The bolognino was a coin minted in Bologna and other cities of medieval Italy from the late 12th century to the 17th century.

==History==

The coin originated in 1191, when emperor Henry VI granted the municipality of Bologna the right to mint a silver denaro. In 1236, this unit was rechristened bolognino piccolo (small bolognino), when the bolognino grosso (big bolognino) was introduced, with the value of a 12 soldi. It weighed 1.41 g of silver.
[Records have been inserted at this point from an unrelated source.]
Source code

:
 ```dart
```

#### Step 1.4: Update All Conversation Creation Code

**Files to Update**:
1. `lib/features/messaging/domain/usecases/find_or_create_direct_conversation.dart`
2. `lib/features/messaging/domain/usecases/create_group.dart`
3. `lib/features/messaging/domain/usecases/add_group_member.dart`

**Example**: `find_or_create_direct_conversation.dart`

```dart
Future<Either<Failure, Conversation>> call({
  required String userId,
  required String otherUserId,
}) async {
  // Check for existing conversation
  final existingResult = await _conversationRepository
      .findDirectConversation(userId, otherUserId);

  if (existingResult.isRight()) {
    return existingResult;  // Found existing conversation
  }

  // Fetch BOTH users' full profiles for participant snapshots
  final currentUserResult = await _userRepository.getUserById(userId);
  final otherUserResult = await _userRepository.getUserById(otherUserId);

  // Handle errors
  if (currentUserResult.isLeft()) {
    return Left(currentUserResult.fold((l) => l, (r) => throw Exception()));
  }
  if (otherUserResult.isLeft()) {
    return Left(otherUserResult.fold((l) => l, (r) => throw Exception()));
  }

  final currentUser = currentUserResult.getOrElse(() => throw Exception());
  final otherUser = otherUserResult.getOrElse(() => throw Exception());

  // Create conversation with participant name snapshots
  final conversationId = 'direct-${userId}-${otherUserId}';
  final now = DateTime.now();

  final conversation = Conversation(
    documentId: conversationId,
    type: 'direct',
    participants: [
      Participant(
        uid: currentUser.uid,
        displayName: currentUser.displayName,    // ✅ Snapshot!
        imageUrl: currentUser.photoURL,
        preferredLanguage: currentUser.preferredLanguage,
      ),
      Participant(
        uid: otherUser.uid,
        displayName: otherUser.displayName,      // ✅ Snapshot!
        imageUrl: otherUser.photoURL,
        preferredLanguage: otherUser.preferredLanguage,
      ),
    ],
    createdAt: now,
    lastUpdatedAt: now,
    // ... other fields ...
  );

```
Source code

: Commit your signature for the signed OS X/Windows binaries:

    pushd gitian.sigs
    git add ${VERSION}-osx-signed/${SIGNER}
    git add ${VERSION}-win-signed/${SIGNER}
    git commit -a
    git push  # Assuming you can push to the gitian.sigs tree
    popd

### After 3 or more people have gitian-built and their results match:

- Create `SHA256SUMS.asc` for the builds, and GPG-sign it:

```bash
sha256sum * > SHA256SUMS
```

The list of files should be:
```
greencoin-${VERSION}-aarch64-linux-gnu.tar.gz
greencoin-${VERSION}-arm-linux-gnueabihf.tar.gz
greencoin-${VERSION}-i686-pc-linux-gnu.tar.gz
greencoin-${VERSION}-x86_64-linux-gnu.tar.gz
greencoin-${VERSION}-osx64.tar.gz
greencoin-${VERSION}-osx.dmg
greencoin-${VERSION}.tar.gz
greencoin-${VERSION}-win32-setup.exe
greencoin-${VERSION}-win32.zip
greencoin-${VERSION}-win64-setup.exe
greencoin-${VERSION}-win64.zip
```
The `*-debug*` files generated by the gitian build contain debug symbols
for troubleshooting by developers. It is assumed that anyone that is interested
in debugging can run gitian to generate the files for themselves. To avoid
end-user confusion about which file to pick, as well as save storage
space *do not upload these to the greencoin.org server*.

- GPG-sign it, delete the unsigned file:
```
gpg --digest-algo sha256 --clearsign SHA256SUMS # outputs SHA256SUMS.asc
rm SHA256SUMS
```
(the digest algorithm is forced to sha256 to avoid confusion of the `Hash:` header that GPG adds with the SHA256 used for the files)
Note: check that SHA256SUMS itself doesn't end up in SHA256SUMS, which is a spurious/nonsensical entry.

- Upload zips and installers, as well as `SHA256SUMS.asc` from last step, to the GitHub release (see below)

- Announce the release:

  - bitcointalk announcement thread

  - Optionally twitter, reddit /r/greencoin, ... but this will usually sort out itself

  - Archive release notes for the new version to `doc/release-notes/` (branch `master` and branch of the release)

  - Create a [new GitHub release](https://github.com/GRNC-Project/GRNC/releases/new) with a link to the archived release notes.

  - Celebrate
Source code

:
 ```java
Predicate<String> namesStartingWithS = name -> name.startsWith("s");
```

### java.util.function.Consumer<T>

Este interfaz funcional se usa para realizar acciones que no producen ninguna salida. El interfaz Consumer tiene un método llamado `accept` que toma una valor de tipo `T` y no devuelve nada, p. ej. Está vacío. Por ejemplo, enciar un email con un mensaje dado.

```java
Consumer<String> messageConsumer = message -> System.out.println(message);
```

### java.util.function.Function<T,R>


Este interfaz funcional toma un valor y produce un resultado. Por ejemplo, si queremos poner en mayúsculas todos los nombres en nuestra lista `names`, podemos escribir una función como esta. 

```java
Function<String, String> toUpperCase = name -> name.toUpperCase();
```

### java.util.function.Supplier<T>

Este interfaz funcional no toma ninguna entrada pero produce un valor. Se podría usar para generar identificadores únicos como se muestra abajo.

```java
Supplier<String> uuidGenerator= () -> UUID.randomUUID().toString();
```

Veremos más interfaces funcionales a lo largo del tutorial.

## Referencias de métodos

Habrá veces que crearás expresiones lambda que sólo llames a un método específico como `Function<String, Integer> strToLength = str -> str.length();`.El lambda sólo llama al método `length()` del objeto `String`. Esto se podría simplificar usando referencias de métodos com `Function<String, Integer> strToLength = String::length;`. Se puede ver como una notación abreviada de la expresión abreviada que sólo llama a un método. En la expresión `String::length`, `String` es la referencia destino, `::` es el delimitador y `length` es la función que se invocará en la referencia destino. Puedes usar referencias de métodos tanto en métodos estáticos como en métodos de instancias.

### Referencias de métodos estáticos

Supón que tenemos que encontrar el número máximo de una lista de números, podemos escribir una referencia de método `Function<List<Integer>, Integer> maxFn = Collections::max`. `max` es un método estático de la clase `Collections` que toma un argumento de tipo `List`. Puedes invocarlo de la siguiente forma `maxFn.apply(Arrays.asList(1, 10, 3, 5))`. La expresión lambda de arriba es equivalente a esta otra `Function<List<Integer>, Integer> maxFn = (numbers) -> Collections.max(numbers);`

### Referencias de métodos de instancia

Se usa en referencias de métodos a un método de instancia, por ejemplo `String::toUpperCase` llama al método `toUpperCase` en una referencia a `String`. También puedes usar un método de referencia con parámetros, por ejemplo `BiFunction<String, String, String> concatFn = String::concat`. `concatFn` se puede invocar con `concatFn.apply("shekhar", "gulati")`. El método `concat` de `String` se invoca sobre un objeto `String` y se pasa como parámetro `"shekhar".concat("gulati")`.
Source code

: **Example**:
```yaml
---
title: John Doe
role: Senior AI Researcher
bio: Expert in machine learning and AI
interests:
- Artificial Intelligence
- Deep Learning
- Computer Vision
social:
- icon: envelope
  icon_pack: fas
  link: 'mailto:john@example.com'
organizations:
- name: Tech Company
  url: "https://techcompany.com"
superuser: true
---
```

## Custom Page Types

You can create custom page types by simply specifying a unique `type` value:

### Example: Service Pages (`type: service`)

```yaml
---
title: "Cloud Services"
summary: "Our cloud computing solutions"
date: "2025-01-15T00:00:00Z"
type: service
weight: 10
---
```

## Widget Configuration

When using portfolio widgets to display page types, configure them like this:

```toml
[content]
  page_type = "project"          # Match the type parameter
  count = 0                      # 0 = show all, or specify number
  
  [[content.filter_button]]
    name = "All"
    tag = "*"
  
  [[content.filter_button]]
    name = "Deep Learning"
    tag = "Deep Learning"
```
The grosso was adopted in other Italian communes and cities, such as Ravenna and Rimini, and copied by other mints, such as those of Lucca, Rome and other cities in Abruzzo and Marche. The value changed depending from the current political and economic situation. In the late 15th century Kingdom of Naples, for instance, the value of a bolognino was 18 silver denari. The initial imperial dedication was later replaced by that to Bolognese ruling families, such as the Pepoli and the Visconti. In the 16th century, when the city fell under Papal control, it showed the papal bust and the city's coat of arms.

The bolognino was no longer struck starting from the 18th century. Multiples up to 100 bolognini continued to exist, however.

A golden bolognino, introduced in 1380, had the value of 30 silver bolognini, same title and weight of the Papal ducato.